Cine Santa Tereza apresenta filmes brasileiros de realizadores negros, lançamento de filmes com sessões comentadas, e uma sessão de narração de histórias.
Edição Scriptum com Prefeitura de BH
Em Belo Horizonte, o Dia da Consciência Negra, celebrado na quarta-feira (20), será marcado pela gestão do prefeito reeleito Fuad Noman (PSD) pela promoção, no Cine Santa Tereza, da Mostra Especial Dia da Consciência Negra, que apresenta narrativas de resistência e de luta por direitos, assim como histórias que ressaltam a expressiva contribuição artística e cultural do povo negro.
Na programação, estão filmes brasileiros de realizadores negros, lançamento de filmes com sessões comentadas, e uma sessão de narração de histórias. A mostra acontece de 21 a 29 de novembro e integra a programação especial do Mês da Consciência Negra promovida por meio da Secretaria Municipal de Cultura e da Fundação Municipal de Cultura.

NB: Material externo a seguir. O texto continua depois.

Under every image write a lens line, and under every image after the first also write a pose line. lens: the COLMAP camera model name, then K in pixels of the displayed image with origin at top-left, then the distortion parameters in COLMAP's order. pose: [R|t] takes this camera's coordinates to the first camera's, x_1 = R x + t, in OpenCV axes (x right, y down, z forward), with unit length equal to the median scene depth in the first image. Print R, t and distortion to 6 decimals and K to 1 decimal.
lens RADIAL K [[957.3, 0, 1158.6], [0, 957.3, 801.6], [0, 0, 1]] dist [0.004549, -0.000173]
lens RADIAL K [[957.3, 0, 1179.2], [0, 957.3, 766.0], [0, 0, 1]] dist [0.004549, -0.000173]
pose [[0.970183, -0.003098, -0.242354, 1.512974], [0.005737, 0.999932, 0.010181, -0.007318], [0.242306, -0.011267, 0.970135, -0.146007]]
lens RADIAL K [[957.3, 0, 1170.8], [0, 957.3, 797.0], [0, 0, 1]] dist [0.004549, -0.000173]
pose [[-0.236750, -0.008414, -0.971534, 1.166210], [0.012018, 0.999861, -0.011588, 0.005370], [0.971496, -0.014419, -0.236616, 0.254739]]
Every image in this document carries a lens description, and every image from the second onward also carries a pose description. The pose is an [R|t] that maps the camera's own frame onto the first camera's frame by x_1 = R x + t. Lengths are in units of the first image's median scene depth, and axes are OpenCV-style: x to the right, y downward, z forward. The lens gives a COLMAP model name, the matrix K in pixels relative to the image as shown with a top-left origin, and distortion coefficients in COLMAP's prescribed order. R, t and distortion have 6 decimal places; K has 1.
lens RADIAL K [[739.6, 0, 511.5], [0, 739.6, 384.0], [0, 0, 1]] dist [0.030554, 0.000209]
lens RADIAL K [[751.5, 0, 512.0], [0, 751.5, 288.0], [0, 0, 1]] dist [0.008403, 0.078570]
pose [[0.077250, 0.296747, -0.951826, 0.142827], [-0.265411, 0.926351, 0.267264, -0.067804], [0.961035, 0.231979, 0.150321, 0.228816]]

O Dia da Consciência Negra é uma data de grande importância para refletir sobre a história e o legado da população negra no Brasil. O feriado é uma lembrança da promoção do direito à cultura e à celebração de valores, tradições e marcos importantes, com o objetivo de preservar e transmitir a herança cultural negra para a conscientização da sociedade. Segundo o Censo de 2022, BH tem uma população total de 2,3 milhões de pessoas, das quais 986 mil pessoas se declaram pardas, e 312 mil, pretas. O dia 20 de novembro marca a data da morte do herói Zumbi dos Palmares, que lutou contra o racismo no Brasil no período colonial.
O prefeito Fuad Noman sancionou a lei que institui o feriado municipal no Dia da Consciência Negra. A Lei n° 11.680/2024 entrou em vigor em 5 de abril deste ano, com sua publicação no DOM (Diário Oficial do Município). A lei municipal complementa a Lei Federal 14.759/2023, publicada em dezembro do ano passado, que declara o dia 20 de novembro como feriado nacional para a celebração do Dia Nacional do Zumbi e da Consciência Negra.
Programação especial
A Mostra do Cine Santa Tereza integra a programação especial promovida pela PBH para celebrar o Mês da Consciência Negra. Desde o início de novembro, uma série de ações vêm sendo desenvolvidas no intuito de valorizar e reconhecer a importância da cultura afro-brasileira para a construção da nossa identidade. São mais de 70 atividades previstas para os equipamentos públicos – teatros, museus, centros culturais, bibliotecas e centros de referência.
Na programação, já foram realizadas atividades como apresentação de resultados do Inventário Cultural sobre o Samba em BH, apoio ao Seminário “Quilombo reconhece Quilombo” e ao evento “Laços da Ancestralidade”, Programação especial para comemorar o Dia e a Semana do Hip-Hop em BH, entre outras ações. Ainda estão previstas atividades até o final do mês, como a continuidade da programação de inauguração das esculturas de Lélia Gonzalez e Carolina Maria de Jesus, no Parque Municipal, e inúmeras atrações nos Centros Culturais, além de encontros e seminários que visam reforçar políticas voltadas ao setor. Trata-se de uma política contínua, reflexo de uma demanda histórica na luta contra o racismo e a promoção da igualdade.
Para Bernardo Correia, presidente da Fundação Municipal de Cultura, a mostra é um convite para mergulharmos na riqueza artística e histórica do povo negro. “A Mostra Especial Dia da Consciência Negra traz como destaque a grande variedade da cultura afro-brasileira, com obras que vão de biografias inspiradoras, como a de Luiz Gama, passando por narrativas sobre tradições culturais, como em ‘Princesa Macula e o Canto Triste’, até conexões com a ancestralidade africana, como no documentário sobre Maputo. Trata-se de um recorte representativo da força e da diversidade da arte negra, que reafirma a importância de reconhecer e valorizar essas narrativas. É uma oportunidade para o público se conectar com histórias que carregam luta, resistência e uma imensa contribuição cultural para a sociedade brasileira”, afirma.